— start of Provided records —

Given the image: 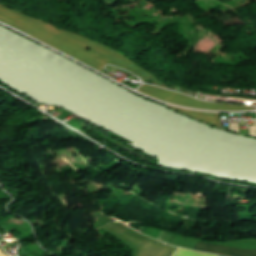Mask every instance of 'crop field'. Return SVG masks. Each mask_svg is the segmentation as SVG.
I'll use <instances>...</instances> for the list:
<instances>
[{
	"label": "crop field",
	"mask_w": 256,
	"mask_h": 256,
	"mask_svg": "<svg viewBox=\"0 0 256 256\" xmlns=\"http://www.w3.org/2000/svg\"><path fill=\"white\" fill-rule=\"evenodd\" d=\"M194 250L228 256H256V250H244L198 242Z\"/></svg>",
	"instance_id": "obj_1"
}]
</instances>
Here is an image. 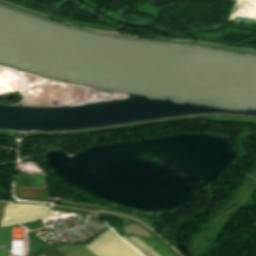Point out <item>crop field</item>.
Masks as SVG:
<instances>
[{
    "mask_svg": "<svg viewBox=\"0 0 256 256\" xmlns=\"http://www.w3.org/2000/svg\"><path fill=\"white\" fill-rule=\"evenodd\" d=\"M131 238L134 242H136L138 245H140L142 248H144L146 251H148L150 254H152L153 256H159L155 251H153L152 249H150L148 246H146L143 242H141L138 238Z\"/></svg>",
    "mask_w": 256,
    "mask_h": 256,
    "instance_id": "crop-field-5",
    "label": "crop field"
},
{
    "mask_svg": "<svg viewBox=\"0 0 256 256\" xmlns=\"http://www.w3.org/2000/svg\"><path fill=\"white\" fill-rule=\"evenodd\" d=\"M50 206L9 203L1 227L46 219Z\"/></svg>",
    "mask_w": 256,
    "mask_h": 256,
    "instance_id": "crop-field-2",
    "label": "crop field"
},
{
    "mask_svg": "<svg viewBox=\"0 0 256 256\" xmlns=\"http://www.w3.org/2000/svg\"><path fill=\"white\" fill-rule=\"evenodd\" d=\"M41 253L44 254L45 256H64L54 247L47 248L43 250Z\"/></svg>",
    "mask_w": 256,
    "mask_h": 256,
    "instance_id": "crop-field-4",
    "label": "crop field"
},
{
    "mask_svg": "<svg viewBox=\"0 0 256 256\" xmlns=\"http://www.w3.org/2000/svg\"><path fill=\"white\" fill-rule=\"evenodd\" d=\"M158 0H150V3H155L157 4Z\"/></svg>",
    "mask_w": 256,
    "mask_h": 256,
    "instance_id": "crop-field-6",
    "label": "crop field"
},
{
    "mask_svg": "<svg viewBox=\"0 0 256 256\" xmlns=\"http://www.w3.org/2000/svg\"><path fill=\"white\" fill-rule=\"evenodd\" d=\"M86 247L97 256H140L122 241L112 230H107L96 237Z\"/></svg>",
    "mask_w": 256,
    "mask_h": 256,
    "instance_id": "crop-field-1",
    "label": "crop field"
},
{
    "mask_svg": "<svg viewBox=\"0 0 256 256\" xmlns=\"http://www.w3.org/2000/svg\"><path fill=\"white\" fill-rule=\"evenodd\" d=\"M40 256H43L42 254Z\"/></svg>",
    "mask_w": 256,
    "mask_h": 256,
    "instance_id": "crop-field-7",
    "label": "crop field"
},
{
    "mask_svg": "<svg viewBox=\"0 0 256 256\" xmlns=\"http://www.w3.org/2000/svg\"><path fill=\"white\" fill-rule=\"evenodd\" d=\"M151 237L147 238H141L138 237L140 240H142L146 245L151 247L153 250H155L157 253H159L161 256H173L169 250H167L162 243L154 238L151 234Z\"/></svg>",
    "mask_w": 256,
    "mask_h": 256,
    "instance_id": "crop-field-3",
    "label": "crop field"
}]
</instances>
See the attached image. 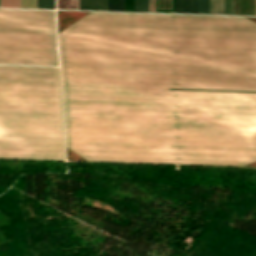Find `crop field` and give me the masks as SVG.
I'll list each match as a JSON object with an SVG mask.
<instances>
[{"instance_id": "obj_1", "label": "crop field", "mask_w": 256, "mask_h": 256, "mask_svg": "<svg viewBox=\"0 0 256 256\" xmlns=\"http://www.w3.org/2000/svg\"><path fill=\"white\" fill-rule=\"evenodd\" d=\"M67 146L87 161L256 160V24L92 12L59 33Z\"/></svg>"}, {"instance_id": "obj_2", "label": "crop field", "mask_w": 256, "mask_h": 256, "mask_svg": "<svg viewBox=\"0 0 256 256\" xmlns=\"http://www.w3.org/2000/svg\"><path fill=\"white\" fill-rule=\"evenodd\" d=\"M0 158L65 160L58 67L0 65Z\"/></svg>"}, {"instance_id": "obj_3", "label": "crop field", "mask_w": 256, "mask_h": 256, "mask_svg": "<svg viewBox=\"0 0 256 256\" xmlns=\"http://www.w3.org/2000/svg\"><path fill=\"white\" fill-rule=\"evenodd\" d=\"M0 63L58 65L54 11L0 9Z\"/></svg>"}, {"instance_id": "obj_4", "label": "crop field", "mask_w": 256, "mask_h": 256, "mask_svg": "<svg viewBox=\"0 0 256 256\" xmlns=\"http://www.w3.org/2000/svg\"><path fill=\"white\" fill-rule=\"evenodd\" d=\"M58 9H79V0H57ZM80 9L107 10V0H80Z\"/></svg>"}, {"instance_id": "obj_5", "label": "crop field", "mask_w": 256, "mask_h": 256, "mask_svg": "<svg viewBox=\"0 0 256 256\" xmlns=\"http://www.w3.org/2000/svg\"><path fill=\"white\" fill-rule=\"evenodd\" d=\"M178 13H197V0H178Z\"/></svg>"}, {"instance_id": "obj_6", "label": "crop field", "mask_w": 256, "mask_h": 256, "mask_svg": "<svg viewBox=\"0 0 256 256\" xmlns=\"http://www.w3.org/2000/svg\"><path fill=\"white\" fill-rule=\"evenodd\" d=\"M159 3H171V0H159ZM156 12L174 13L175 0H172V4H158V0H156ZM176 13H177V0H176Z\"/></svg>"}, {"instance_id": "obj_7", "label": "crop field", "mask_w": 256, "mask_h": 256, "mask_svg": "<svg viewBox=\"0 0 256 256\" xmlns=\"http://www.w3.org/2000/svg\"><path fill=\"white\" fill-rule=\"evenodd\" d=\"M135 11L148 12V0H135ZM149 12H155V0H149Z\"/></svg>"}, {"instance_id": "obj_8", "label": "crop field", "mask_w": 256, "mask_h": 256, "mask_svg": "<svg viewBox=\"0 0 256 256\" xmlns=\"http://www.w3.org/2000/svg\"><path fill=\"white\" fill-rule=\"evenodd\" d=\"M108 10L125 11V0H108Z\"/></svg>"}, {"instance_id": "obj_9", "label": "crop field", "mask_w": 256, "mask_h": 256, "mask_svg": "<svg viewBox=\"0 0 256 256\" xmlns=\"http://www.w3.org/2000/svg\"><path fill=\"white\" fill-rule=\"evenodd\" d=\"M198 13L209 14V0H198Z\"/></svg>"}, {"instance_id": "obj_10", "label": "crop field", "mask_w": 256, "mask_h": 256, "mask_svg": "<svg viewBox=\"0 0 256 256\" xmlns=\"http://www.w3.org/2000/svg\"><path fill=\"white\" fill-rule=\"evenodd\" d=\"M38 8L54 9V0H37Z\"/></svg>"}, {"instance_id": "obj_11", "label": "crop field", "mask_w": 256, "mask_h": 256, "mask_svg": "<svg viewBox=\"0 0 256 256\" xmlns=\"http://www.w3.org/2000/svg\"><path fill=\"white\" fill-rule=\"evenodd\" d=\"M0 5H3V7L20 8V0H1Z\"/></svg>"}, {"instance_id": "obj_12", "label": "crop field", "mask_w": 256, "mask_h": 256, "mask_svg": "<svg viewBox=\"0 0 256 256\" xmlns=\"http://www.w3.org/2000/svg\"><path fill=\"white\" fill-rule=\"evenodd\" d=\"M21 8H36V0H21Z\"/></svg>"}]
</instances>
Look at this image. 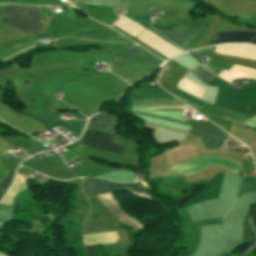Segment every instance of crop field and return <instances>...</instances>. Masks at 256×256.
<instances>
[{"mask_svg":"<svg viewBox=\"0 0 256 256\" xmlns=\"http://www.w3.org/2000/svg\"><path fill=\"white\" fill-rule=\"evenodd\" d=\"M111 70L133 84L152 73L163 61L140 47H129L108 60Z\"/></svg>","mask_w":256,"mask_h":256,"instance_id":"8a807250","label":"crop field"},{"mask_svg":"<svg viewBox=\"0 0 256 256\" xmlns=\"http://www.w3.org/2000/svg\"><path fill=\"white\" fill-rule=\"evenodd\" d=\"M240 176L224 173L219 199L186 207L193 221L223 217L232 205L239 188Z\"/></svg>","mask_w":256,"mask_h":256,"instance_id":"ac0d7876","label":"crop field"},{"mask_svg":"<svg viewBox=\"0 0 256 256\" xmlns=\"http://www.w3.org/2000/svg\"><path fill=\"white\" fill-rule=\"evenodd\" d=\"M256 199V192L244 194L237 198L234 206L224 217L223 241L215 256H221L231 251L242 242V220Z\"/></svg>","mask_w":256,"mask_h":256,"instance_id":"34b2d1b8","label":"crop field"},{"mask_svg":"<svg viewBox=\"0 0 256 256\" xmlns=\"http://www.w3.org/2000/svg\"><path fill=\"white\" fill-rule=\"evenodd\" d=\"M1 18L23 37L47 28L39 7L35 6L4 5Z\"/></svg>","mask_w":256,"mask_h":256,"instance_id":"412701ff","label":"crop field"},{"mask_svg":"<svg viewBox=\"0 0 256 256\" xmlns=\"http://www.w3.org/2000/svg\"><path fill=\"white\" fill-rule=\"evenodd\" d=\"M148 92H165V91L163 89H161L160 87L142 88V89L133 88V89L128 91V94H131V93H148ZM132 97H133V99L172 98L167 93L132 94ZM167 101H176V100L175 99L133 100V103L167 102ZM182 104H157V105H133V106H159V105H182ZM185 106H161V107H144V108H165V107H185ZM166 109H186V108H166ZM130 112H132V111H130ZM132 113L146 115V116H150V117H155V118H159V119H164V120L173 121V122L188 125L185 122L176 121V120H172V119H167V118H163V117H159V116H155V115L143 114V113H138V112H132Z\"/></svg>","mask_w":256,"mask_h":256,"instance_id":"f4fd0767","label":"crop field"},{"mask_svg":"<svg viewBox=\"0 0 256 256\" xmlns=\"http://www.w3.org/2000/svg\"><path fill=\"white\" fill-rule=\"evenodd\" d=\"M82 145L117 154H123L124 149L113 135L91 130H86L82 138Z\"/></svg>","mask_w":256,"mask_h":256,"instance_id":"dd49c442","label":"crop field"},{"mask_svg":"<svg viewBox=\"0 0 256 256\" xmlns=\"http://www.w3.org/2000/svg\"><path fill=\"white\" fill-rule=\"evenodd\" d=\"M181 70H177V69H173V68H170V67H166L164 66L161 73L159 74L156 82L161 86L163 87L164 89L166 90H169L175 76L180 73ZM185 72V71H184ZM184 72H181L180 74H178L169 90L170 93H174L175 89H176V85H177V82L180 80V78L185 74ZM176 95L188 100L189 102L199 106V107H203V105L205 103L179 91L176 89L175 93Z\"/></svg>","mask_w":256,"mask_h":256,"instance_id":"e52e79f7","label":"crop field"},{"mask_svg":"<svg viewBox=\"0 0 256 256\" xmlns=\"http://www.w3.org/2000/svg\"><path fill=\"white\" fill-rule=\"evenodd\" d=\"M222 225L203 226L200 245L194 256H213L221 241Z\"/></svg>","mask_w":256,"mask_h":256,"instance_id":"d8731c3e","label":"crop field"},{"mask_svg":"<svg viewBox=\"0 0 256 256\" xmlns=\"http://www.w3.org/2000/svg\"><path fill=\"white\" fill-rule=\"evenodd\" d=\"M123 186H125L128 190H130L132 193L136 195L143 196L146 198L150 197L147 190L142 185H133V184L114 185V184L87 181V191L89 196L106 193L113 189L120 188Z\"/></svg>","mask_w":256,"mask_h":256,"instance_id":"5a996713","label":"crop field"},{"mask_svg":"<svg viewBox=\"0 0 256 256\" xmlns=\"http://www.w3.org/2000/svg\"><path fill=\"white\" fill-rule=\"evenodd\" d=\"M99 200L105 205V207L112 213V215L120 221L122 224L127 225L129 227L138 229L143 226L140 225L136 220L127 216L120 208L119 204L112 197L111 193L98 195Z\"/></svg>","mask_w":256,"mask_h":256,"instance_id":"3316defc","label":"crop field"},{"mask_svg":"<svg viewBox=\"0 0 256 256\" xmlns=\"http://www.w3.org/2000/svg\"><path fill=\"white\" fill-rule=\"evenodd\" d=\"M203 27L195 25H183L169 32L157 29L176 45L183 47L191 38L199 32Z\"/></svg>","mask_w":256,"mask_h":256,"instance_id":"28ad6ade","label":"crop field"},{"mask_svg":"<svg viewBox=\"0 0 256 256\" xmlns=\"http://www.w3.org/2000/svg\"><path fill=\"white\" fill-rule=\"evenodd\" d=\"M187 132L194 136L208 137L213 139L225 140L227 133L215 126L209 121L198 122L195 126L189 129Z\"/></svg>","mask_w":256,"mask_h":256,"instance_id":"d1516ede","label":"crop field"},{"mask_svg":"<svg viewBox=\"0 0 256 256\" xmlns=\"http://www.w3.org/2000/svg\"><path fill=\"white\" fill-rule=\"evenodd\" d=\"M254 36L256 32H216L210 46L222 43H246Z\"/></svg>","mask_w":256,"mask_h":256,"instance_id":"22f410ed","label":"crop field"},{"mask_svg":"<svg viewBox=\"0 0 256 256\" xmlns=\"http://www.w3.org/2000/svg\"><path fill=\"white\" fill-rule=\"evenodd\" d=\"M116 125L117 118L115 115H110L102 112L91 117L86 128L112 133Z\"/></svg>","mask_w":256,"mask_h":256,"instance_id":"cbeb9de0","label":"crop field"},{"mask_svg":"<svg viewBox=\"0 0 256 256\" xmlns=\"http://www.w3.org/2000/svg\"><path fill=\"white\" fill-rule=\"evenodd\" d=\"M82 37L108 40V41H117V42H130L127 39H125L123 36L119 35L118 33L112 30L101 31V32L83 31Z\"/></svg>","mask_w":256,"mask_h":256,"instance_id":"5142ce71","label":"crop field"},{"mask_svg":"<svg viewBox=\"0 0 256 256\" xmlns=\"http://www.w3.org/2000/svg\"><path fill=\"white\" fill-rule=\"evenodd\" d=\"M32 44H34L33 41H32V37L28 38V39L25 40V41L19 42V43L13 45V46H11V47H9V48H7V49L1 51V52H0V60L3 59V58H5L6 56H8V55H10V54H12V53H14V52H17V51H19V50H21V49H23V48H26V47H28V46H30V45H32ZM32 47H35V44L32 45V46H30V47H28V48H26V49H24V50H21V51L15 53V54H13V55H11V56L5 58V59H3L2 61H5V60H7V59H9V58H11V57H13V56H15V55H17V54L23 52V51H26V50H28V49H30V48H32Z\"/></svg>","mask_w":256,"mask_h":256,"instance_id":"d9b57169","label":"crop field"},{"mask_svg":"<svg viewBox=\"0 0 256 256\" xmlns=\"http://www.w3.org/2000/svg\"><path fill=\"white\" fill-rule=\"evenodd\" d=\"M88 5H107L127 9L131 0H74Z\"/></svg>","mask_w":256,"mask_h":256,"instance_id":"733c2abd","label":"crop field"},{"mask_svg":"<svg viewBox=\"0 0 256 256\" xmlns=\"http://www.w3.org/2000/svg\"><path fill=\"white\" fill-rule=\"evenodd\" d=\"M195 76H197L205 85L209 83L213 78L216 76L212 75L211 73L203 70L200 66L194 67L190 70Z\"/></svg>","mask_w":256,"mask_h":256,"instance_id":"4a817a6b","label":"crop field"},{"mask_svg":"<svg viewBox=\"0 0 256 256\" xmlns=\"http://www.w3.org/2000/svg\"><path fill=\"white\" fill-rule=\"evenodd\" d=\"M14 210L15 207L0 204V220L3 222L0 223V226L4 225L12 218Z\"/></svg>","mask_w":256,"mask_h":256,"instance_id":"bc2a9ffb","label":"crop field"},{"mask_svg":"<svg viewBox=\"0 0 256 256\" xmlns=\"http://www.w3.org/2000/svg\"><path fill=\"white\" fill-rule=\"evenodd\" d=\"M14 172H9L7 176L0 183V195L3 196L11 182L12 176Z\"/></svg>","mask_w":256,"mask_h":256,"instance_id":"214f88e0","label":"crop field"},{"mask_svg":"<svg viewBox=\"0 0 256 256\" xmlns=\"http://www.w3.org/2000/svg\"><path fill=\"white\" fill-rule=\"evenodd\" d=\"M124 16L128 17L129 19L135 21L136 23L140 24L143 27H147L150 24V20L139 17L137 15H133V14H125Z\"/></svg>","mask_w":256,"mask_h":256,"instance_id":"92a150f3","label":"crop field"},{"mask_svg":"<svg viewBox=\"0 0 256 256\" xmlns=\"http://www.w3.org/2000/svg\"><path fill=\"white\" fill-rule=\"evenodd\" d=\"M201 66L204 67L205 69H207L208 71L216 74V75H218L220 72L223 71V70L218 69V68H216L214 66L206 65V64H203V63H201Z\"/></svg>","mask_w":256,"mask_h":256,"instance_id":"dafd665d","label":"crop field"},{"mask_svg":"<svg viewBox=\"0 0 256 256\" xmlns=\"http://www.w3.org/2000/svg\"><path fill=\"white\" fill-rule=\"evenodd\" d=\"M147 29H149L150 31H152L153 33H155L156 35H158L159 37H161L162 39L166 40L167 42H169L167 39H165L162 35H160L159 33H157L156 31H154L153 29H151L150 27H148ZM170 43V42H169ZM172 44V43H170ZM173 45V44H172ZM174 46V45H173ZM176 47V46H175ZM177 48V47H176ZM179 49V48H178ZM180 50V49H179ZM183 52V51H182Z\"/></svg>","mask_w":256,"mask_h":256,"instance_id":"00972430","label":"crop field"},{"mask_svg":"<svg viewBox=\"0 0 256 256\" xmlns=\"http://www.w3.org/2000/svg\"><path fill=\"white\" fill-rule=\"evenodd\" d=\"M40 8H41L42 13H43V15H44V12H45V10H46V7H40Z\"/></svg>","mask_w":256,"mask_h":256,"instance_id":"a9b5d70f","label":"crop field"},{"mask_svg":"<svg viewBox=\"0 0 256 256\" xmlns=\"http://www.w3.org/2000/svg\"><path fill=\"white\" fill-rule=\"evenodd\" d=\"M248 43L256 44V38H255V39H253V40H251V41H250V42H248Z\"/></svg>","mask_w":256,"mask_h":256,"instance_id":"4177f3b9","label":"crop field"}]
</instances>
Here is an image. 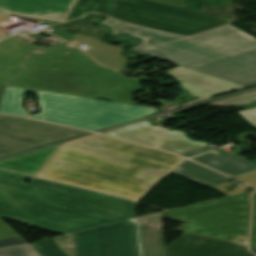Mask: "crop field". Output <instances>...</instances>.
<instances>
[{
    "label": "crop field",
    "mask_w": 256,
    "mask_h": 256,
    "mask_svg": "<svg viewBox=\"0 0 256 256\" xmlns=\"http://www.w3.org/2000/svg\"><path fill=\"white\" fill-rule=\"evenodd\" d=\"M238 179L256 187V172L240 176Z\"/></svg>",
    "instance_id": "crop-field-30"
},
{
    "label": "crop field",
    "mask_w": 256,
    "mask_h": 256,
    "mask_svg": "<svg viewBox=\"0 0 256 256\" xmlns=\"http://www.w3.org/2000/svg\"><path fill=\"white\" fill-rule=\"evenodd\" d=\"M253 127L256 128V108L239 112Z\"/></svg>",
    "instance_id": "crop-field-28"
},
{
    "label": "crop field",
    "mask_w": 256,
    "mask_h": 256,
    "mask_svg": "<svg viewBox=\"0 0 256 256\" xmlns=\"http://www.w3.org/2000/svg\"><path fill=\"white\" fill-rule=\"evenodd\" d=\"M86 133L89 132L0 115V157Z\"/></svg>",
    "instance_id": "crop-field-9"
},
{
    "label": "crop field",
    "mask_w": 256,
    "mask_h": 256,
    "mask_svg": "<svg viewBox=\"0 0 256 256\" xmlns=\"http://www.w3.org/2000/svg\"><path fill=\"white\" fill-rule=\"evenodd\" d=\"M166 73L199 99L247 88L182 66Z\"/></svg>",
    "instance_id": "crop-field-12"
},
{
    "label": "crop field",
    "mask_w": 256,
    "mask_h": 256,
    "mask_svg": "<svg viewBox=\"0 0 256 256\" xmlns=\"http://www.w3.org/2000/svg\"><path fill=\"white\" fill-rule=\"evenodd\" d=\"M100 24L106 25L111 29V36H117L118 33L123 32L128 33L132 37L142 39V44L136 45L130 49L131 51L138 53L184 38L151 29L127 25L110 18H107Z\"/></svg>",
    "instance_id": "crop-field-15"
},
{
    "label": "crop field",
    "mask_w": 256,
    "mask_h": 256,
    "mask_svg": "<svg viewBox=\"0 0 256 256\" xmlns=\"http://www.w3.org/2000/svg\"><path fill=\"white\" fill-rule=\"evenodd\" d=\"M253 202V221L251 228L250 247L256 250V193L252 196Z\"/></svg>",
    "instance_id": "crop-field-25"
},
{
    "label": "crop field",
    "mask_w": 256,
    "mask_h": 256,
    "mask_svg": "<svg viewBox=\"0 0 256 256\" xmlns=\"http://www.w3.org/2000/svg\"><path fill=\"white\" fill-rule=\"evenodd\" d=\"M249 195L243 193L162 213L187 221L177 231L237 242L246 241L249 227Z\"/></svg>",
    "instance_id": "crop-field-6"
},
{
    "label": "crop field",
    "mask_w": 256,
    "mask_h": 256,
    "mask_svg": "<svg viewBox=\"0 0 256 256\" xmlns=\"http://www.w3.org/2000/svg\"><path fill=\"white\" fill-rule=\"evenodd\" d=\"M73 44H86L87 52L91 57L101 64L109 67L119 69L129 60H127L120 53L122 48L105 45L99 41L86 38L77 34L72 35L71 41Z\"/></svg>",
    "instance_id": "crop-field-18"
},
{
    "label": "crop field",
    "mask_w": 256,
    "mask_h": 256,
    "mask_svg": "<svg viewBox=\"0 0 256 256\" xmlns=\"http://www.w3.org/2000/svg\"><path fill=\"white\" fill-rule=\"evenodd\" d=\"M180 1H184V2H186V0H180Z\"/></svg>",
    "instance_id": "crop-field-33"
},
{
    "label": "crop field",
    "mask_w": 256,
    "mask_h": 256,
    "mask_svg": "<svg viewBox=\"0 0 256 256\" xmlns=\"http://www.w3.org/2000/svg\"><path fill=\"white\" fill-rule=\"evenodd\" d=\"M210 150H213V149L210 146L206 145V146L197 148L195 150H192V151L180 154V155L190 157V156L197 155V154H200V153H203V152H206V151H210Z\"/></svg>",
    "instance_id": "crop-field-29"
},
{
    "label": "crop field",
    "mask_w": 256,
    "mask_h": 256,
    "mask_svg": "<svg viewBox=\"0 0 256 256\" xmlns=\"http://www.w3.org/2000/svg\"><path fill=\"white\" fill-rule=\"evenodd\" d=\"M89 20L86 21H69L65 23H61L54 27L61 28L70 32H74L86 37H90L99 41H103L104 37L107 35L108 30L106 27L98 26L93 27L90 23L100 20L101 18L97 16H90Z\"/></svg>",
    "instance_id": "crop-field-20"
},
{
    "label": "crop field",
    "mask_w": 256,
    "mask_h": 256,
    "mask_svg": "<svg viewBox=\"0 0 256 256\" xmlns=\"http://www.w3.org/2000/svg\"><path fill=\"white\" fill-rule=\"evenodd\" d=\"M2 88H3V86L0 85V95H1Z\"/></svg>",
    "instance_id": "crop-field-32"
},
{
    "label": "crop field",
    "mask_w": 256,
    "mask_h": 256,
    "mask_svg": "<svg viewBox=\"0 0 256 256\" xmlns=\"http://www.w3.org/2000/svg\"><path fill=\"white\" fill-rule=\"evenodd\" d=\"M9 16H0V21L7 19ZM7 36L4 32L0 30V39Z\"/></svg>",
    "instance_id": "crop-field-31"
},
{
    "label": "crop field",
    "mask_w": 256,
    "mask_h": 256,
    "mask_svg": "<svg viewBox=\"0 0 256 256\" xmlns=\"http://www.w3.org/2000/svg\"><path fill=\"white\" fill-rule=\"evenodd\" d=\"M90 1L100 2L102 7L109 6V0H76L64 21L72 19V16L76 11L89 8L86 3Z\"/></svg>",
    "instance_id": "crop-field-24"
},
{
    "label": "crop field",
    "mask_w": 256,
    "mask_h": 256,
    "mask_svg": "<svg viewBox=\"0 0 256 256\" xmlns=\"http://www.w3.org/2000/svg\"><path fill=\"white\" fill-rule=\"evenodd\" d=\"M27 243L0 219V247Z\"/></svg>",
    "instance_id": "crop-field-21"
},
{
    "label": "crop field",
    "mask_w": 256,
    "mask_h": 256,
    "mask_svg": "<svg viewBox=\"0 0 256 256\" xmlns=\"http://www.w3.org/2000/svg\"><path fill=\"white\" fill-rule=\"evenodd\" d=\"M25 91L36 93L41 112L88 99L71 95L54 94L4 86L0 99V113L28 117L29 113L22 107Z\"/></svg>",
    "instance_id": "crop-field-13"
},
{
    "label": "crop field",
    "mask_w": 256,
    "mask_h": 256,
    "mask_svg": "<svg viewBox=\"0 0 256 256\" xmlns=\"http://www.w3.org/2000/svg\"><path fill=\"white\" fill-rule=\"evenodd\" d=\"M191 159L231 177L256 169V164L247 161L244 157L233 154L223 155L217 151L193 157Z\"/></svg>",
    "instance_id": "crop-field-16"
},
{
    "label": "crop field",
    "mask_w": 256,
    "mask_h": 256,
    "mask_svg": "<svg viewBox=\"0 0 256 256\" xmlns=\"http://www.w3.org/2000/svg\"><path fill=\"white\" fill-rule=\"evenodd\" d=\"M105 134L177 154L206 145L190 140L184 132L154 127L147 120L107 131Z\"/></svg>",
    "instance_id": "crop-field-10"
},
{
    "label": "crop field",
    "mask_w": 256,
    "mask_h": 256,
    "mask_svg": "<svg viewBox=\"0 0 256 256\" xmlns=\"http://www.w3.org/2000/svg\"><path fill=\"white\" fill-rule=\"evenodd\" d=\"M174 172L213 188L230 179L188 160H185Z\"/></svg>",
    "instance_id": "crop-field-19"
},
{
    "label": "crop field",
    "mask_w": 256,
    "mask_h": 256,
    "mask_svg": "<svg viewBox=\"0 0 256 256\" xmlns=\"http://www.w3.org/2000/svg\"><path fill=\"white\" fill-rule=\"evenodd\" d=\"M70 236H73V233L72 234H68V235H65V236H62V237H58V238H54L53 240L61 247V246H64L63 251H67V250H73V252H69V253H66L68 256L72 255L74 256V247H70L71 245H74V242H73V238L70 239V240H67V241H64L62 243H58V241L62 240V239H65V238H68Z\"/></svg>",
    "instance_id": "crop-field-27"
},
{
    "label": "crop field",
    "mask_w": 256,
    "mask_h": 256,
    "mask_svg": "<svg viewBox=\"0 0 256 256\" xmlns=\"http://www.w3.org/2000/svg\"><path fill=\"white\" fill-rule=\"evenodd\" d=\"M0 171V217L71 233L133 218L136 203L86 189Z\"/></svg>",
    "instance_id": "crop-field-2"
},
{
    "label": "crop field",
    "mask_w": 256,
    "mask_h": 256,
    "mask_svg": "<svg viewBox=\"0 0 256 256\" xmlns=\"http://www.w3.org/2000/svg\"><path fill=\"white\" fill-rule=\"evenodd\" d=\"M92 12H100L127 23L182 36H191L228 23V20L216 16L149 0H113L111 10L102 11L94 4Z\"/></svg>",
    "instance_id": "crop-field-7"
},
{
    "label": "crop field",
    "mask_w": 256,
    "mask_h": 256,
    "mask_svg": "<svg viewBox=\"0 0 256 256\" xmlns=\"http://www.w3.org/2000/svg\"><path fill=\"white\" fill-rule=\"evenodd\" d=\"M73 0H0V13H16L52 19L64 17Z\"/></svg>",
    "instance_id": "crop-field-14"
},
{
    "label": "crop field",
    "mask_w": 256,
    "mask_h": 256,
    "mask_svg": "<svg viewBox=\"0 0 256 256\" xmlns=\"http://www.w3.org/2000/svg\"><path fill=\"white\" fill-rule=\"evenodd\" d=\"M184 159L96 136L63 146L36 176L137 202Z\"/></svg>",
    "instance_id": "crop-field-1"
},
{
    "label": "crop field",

— end of Provided records —

→ **Work to do**
Copy out each line of the items above that contains the word "list", treating uppercase and lowercase letters as distinct.

→ **Result for this task**
I'll use <instances>...</instances> for the list:
I'll list each match as a JSON object with an SVG mask.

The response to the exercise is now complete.